O MPPE informa que dados obtidos por meio dos painéis de transparência do próprio órgão e do Tribunal de Contas de Pernambuco apontam crescimento nas despesas municipais com cachês artísticos. Segundo o órgão, em alguns casos os valores registrados superam índices de inflação e também a média histórica recebida pelos artistas em outras contratações.

Na recomendação, o Ministério Público orienta que a prefeitura deixe de efetuar pagamentos acima do valor de referência calculado para a contratação e evite firmar novos contratos artísticos em 2026 com valores superiores aos parâmetros estabelecidos sem a apresentação de justificativas técnicas para os gastos.

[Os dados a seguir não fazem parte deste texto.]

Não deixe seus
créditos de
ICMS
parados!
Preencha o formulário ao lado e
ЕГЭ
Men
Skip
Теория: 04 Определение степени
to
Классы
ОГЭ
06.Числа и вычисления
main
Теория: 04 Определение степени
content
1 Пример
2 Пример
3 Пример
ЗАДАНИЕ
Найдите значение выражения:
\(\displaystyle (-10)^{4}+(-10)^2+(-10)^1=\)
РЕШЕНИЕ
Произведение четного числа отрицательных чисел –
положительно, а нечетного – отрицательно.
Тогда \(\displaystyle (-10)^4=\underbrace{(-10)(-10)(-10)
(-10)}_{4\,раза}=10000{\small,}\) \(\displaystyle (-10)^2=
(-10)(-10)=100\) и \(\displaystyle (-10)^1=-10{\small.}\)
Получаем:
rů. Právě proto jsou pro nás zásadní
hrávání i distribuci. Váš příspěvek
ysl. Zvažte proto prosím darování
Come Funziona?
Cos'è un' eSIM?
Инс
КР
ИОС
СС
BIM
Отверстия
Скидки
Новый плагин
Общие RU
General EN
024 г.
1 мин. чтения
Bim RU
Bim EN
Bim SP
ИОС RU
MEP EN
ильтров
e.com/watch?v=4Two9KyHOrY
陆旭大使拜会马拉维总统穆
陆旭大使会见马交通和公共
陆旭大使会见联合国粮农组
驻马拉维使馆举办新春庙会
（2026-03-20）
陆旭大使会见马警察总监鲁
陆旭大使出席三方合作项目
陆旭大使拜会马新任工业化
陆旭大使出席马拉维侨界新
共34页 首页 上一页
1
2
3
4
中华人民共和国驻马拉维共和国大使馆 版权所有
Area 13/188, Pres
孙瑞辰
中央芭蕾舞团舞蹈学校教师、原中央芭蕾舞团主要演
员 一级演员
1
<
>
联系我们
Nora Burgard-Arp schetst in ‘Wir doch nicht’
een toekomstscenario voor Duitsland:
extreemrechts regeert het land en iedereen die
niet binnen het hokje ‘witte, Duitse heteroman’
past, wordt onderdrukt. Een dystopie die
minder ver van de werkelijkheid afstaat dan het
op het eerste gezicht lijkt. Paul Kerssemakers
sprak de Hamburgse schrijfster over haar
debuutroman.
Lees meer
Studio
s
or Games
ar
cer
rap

O documento destaca que a atuação do órgão não tem como objetivo impedir a realização dos festejos juninos, reconhecidos como patrimônio cultural imaterial do Nordeste. A intenção, segundo o MPPE, é assegurar que os recursos públicos sejam aplicados em conformidade com os princípios da legalidade, economicidade, moralidade administrativa e responsabilidade fiscal.

O Ministério Público também alerta que o descumprimento da recomendação ou a ausência de resposta dentro do prazo poderá resultar na adoção de novas medidas, incluindo comunicação ao Tribunal de Contas do Estado, apuração de responsabilidades administrativas e outras providências previstas na legislação.

A Prefeitura de Solidão ainda não se manifestou oficialmente sobre a recomendação emitida pelo MPPE.